TO DO – Retype the moving-average write-up below from "Simple moving average" to "implement aggregator class.", keeping every word, symbol, and line of code unchanged.

EXTRACT PROVIDED –

Segment Open

Simple moving average
Aggregator class
In this case we will compute an average of all events inside the sliding window. We will initialize aggregator with zero sum and zero events, and then each time event enters window we increase number of events and add event value to the sum, and each time event leaves window we decrease number of events and subtract event value from the sum. Moving average at any time can be calculated as sum divided by count of events. So let us implement aggregator class.
package MovingAverage;
use strict;
use warnings;
sub new {
my ($class, %args) = @_;
die "value_sub parameter should be specified" unless $args{value_sub};
$args{_sum} = 0;
$args{_count} = 0;
return bless \%args, $class;
}
Constructor as you can see initializes _sum
and _count
attributes with
zero, and it requires value_sub
parameter. Events are arbitrary data
structures as it was already mentioned, and value_sub
is required for
aggregator to be able to extract the value from an event. This subroutine
should return numeric value corresponding to the event.
Now, here is what we do when event enters or leaves window:
sub enter {
my ($self, $event) = @_;
$self->{_count}++;
$self->{_sum} += $self->{value_sub}->($event);
}
sub leave {
my ($self, $event) = @_;
$self->{_count}--;
$self->{_sum} -= $self->{value_sub}->($event);
}
sub reset {
my ($self) = @_;
$self->{_count} = 0;
$self->{_sum} = 0;
}
enter
is called by Data::EventStream object when event enters window, it has
two arguments other than aggregator object itself – event and window, but we
do not need window object in this case. leave
is called when event leaves
the window, it has the same parameters as enter
. For batch windows instead
of leave
Data::EventStream invokes reset
method when window is full.
Next, we need a method to get current value of the moving average:
sub value {
my ($self) = @_;
$self->{_count} ? $self->{_sum} / $self->{_count} : undef;
}
Also method that returns _count
value might be useful:
sub count {
shift->{_count}
}
The last method that we need to implement for aggregator class is
window_update
, it is invoked when time changes. We are not handling time in
this aggregator, so it is an empty method:
sub window_update {}
Processing event stream
Now let’s see how to use this aggregator class for processing event stream. We
will assume that our events are hashes with bid
and ask
elements, and will
calculate moving averages for both for 10 and 20 latest events.
First we need to create event stream object. As we do not have time assosiated
with our events, there is no need to specify time_sub
attribute:
my $es = Data::EventStream->new;
Now we should create aggregator object for each aggregated parameter and attach it to our event stream.

Segment Closed

INFORMATION GIVEN –
Segment Open

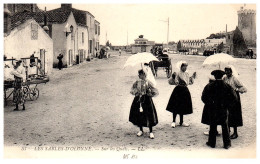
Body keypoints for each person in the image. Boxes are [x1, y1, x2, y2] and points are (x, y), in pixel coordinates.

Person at [201, 70, 237, 149]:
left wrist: (210, 104)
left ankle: (212, 143)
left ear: (214, 76)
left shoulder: (209, 85)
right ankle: (227, 144)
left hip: (213, 109)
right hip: (223, 109)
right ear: (222, 76)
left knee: (213, 125)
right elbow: (234, 97)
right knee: (224, 126)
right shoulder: (227, 86)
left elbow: (203, 97)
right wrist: (227, 105)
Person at [129, 69, 159, 139]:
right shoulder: (137, 82)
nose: (139, 75)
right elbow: (132, 89)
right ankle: (141, 130)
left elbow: (154, 90)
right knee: (139, 114)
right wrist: (136, 92)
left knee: (149, 114)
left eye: (140, 74)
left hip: (147, 100)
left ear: (144, 75)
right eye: (138, 74)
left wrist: (149, 92)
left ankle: (151, 131)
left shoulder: (148, 82)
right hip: (139, 99)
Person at [166, 61, 196, 128]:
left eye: (186, 67)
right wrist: (173, 77)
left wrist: (192, 77)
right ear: (181, 67)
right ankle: (173, 121)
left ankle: (181, 122)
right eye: (184, 66)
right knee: (175, 106)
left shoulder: (187, 74)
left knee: (182, 106)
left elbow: (189, 83)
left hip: (185, 91)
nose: (185, 68)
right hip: (178, 90)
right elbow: (174, 82)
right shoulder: (177, 73)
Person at [223, 65, 247, 139]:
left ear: (231, 71)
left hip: (234, 99)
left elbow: (244, 88)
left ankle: (235, 133)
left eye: (228, 71)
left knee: (234, 115)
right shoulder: (224, 78)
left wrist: (236, 89)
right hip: (227, 99)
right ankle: (228, 131)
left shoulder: (235, 79)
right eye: (226, 71)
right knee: (227, 114)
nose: (227, 72)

Segment Closed

SOLUTION TO THE PROBLEM –
Simple moving average
Aggregator class
In this case we will compute an average of all events inside the sliding window. We will initialize aggregator with zero sum and zero events, and then each time event enters window we increase number of events and add event value to the sum, and each time event leaves window we decrease number of events and subtract event value from the sum. Moving average at any time can be calculated as sum divided by count of events. So let us implement aggregator class.